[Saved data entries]
====================
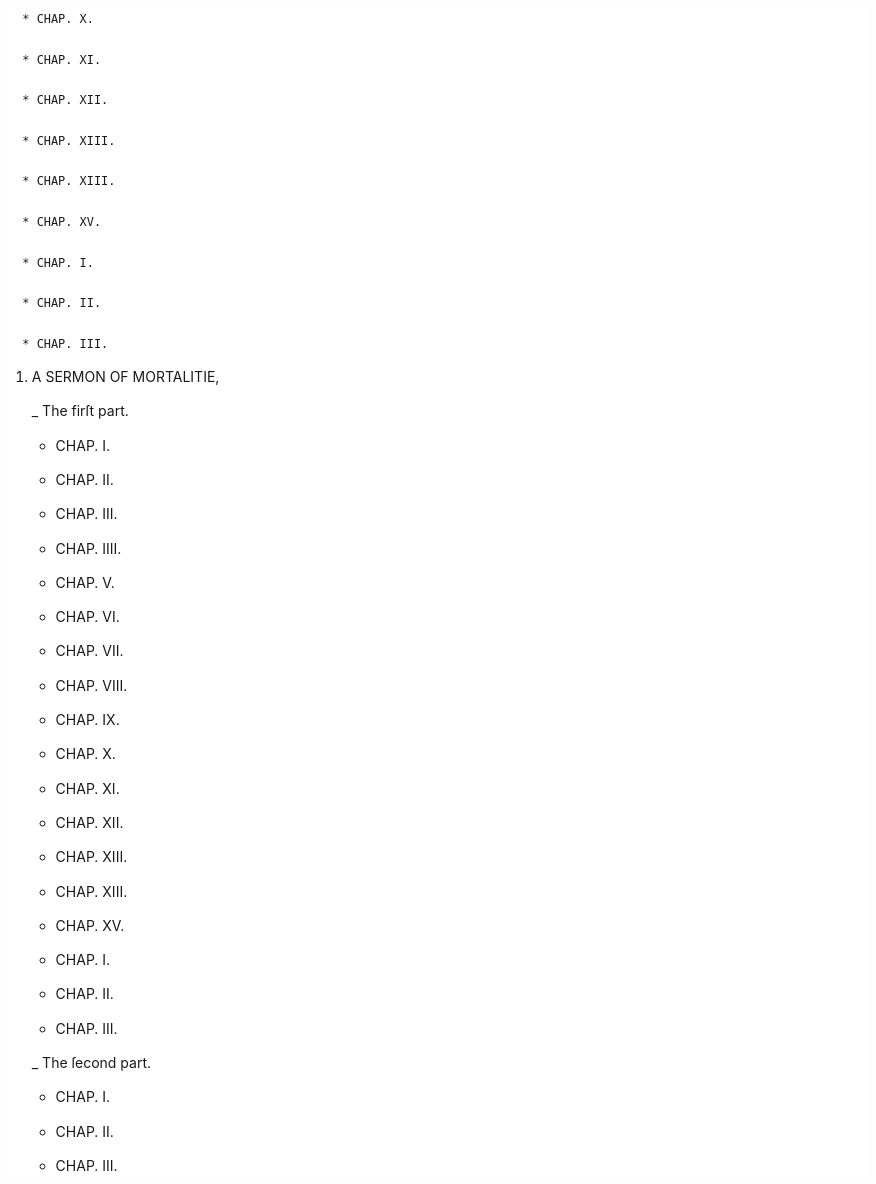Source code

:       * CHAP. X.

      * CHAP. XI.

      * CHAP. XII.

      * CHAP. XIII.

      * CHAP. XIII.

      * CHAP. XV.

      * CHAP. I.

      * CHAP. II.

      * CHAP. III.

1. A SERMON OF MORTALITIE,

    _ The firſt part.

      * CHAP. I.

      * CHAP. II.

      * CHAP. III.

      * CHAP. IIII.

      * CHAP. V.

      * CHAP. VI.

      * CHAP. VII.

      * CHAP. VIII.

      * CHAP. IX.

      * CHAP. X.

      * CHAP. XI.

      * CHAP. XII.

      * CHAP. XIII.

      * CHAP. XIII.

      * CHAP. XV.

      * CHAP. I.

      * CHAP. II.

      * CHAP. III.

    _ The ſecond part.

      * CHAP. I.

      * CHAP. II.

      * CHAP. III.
====================
◆ To do: Return all of the entries word for word, but omit the pictures.

◆ Completed exercise:
Source code

:       * CHAP. X.

      * CHAP. XI.

      * CHAP. XII.

      * CHAP. XIII.

      * CHAP. XIII.

      * CHAP. XV.

      * CHAP. I.

      * CHAP. II.

      * CHAP. III.

1. A SERMON OF MORTALITIE,

    _ The firſt part.

      * CHAP. I.

      * CHAP. II.

      * CHAP. III.

      * CHAP. IIII.

      * CHAP. V.

      * CHAP. VI.

      * CHAP. VII.

      * CHAP. VIII.

      * CHAP. IX.

      * CHAP. X.

      * CHAP. XI.

      * CHAP. XII.

      * CHAP. XIII.

      * CHAP. XIII.

      * CHAP. XV.

      * CHAP. I.

      * CHAP. II.

      * CHAP. III.

    _ The ſecond part.

      * CHAP. I.

      * CHAP. II.

      * CHAP. III.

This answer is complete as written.